A book for readers interested in education and Australia’s needs for improvement, including teachers, academics, parents, health professionals, researchers and government personnel.


ISNB13: 9780645535341

Release Date: 20/5/2023


The second book of the Aussie Reading Woes trilogy, The Research Tours: The Impacts of Orthographic Disadvantage details key research findings providing a strong basis for the 10 Changes; and strategic directions for Australian education to pursue, for Australia to achieve the strong effective education so many other nations enjoy.

Susan Galletly BSpThy MEd PhD is an Australian learning disabilities researcher and specialist, speech language pathologist and teacher, with decades of experience in research and practice. Her insights are well-considered and wise, seen in her strong emphasis on Australia doing careful strategic research as education explores 10 Changes issues and improvements.
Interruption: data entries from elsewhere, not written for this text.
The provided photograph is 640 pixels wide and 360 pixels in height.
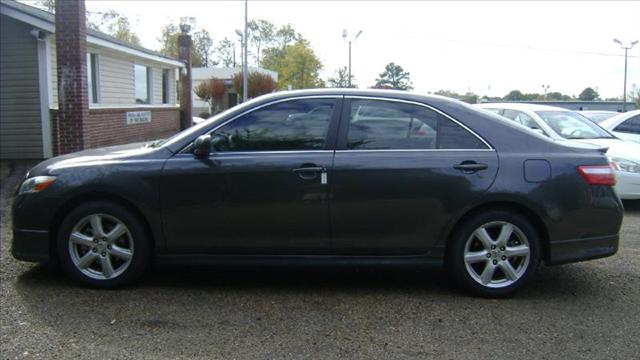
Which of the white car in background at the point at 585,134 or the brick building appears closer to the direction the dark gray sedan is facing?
the brick building

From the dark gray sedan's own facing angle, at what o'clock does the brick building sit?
The brick building is roughly at 2 o'clock from the dark gray sedan.

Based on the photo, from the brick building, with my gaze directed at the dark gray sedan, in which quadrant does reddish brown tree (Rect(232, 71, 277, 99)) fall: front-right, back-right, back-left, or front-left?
back-left

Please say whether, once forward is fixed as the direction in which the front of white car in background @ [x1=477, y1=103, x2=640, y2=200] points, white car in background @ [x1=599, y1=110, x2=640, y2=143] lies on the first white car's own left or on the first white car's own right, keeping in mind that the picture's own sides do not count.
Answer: on the first white car's own left

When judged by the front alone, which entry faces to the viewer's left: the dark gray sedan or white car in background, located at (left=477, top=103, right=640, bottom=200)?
the dark gray sedan

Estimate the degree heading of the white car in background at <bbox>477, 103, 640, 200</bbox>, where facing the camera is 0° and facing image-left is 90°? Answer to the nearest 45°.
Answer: approximately 315°

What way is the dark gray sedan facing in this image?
to the viewer's left

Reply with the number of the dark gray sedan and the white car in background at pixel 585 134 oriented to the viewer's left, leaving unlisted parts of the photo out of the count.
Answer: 1

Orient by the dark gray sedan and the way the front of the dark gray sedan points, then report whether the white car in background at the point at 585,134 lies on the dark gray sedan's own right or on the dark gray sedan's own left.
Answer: on the dark gray sedan's own right

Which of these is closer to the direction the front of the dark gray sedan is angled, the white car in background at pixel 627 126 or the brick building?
the brick building

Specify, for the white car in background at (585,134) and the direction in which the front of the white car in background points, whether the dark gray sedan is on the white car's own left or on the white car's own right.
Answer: on the white car's own right

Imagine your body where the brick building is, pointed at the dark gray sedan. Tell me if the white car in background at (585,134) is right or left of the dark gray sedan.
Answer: left

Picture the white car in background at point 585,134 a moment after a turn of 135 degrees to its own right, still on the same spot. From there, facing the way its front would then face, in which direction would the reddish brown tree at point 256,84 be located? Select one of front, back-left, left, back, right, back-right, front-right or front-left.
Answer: front-right
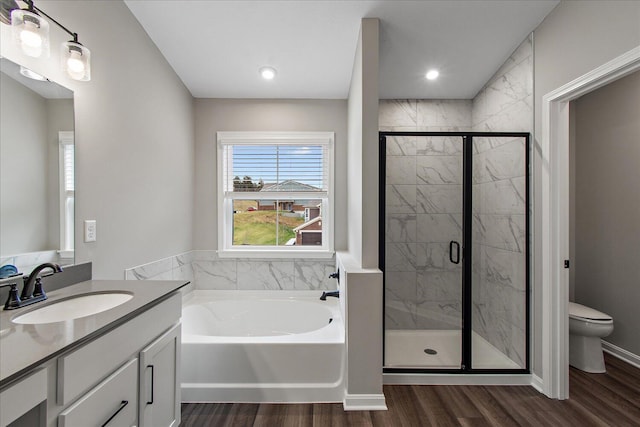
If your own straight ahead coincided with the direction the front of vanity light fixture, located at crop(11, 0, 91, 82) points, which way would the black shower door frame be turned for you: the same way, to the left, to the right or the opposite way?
to the right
Down the decades, educators have paid surprisingly little attention to orthographic complexity. An orthography is a spelling system, and nations choose the orthographies they use. Highly-regular orthographies, such as Finnish, Italian and Korean, ease and speed early literacy development, with children reading and writing effectively within a few months. Highly-complex orthographies such as Australia’s Standard English hugely impede early-literacy development: while children in most regular-orthography nations are confident, accurate readers and writers from Grade 1, test norms show Australian word-reading and spelling development take six and nine years, respectively, on average, with many children and adults never achieving healthy reading and writing.

The Standard English orthographies of Australia, UK and USA are among the world’s most complex orthographies, so much so that researchers consider them as outliers to the continuum of orthographic complexity of nations’ orthographies.

Most nations use highly regular orthographies. Some use a single highly-regular orthography, e.g., Finland, Italy, Spain. Other nations, including Taiwan, Japan and China, whose orthographies are far more complex than English, use highly-regular beginners’ orthographies. These expedite children’s literacy and learning skills, with the nations then smoothly transitioning their confident literate learners to reading and writing their highly complex orthographies.

Through rapid easy literacy development and schools teaching to confident literate learners, regular-orthography nations have access to orthographic advantage: strong advantage at child, school, education system and national level.

In contrast, Anglophone nations have severe orthographic disadvantage.

Well-considered and wise, The Research Tours is an entertaining and surprisingly easy read, using clear explanations and useful detailing of the implications of research studies as lists of directions and recommendations for Australian education to pursue.